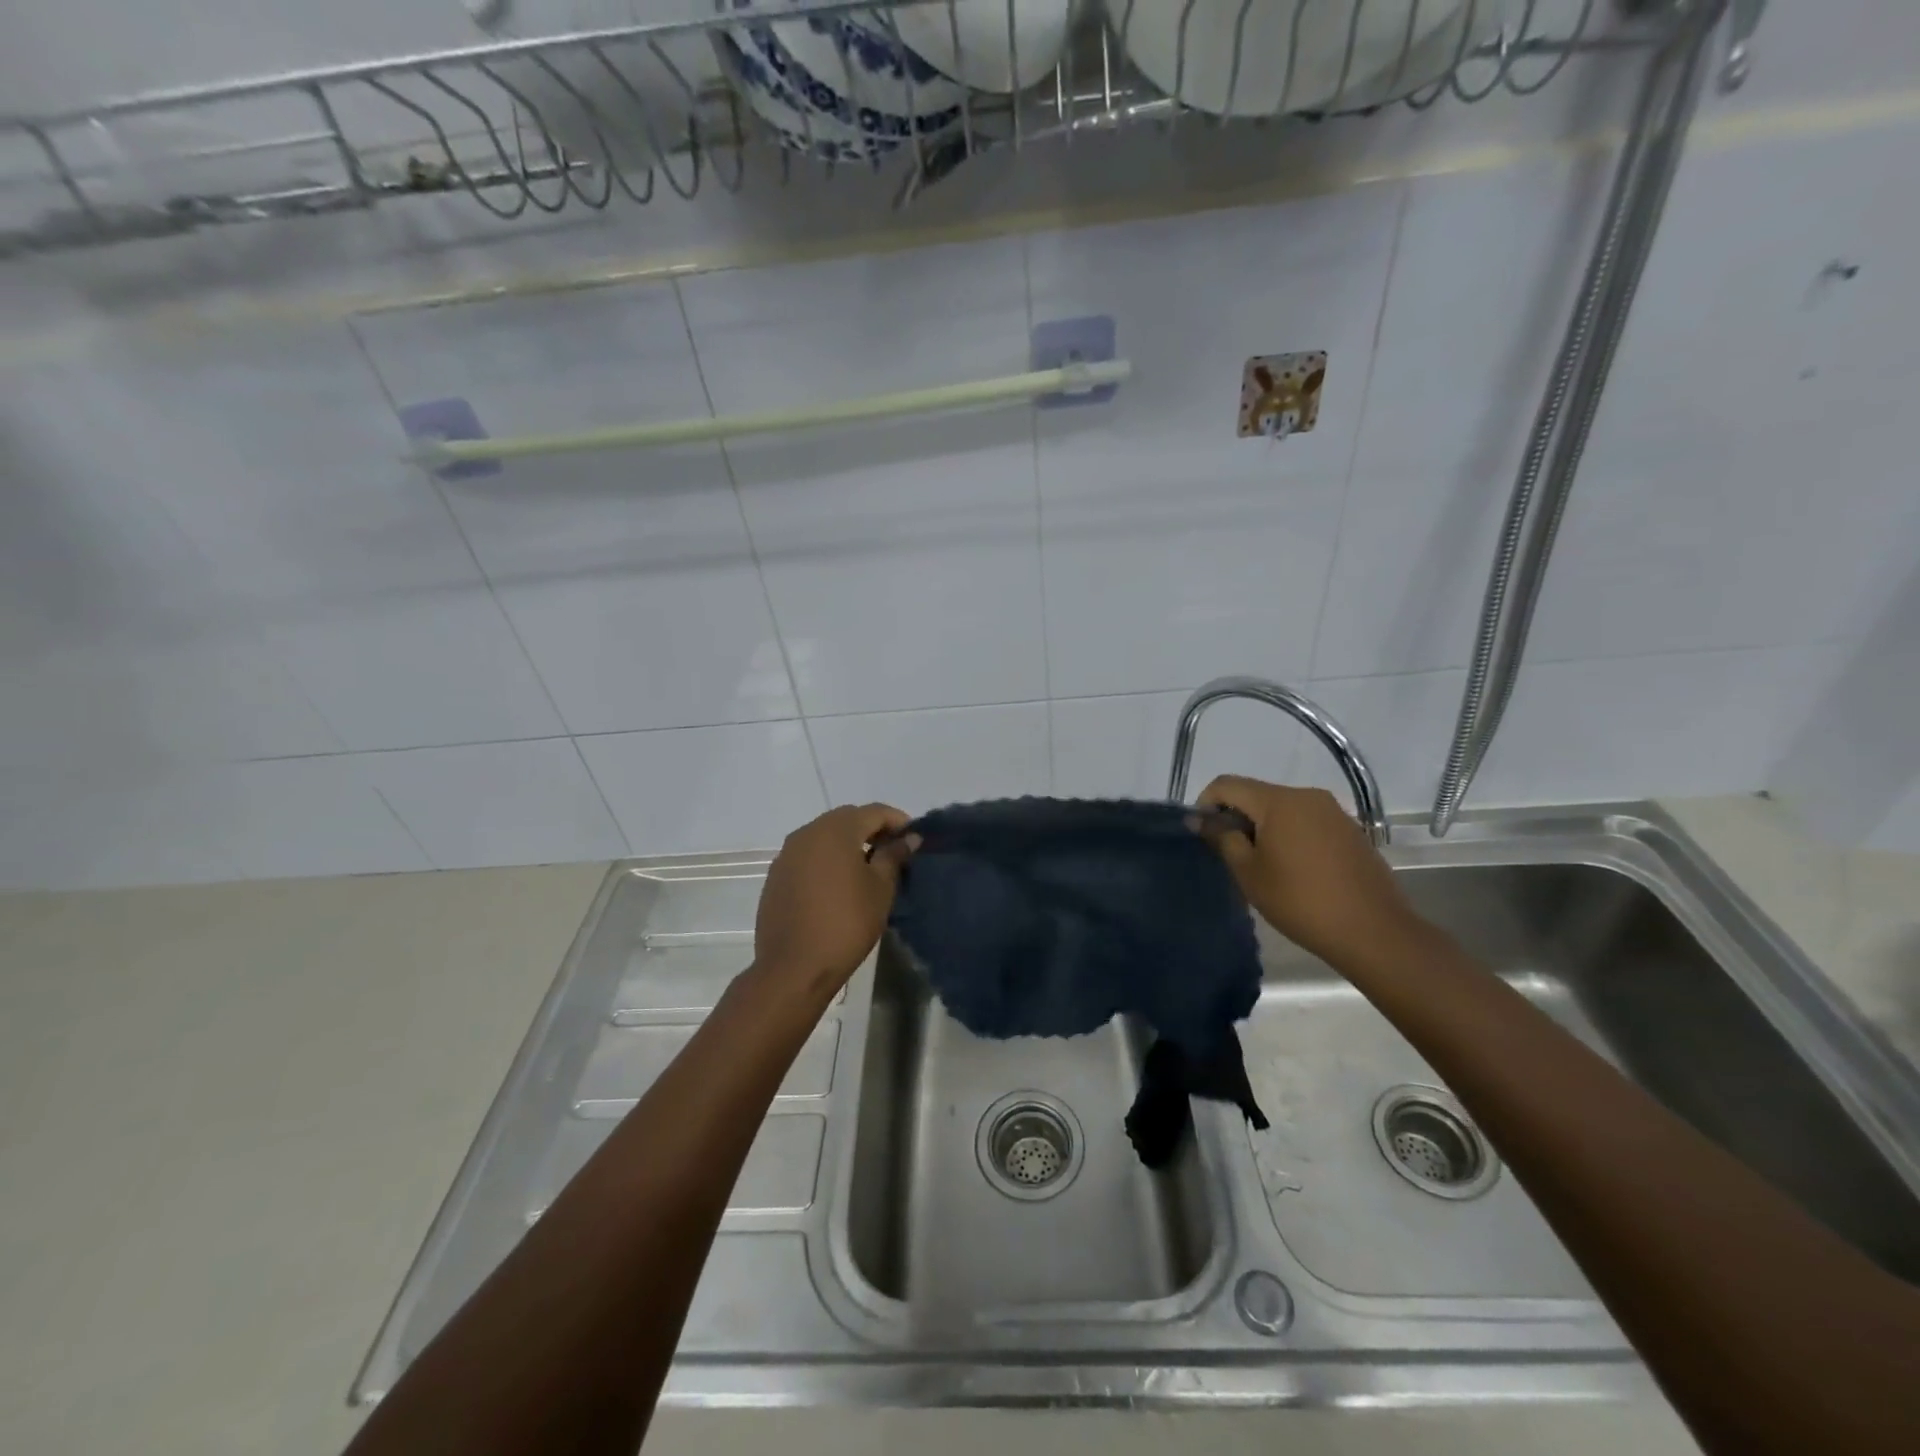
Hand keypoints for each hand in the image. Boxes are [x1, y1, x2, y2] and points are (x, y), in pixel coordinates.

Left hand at [754, 803, 913, 993]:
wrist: (794, 968)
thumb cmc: (846, 924)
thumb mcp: (881, 889)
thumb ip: (894, 856)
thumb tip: (908, 837)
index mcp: (835, 830)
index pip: (874, 812)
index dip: (897, 821)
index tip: (914, 839)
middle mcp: (807, 833)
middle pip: (846, 819)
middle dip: (872, 829)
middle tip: (893, 851)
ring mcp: (786, 855)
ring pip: (824, 836)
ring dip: (847, 844)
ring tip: (868, 868)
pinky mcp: (776, 877)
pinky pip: (808, 856)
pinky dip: (827, 860)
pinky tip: (838, 884)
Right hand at [1198, 776, 1420, 967]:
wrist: (1373, 932)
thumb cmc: (1300, 901)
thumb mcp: (1249, 872)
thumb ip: (1222, 839)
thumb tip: (1200, 820)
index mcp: (1279, 801)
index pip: (1227, 784)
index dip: (1206, 804)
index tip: (1204, 835)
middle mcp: (1307, 796)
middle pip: (1257, 794)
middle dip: (1237, 817)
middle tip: (1231, 855)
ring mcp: (1334, 812)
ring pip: (1283, 808)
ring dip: (1264, 827)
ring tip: (1263, 865)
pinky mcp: (1350, 830)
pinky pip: (1307, 821)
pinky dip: (1290, 835)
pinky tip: (1295, 869)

□ □ □

- Task description
Every line with the word "index" in it should be copied from the listing above.

- Response box
index mcp: (835, 830)
index pip: (874, 812)
index dip: (897, 821)
index tip: (914, 839)
index mcp: (1279, 801)
index pip: (1227, 784)
index dip: (1206, 804)
index tip: (1204, 835)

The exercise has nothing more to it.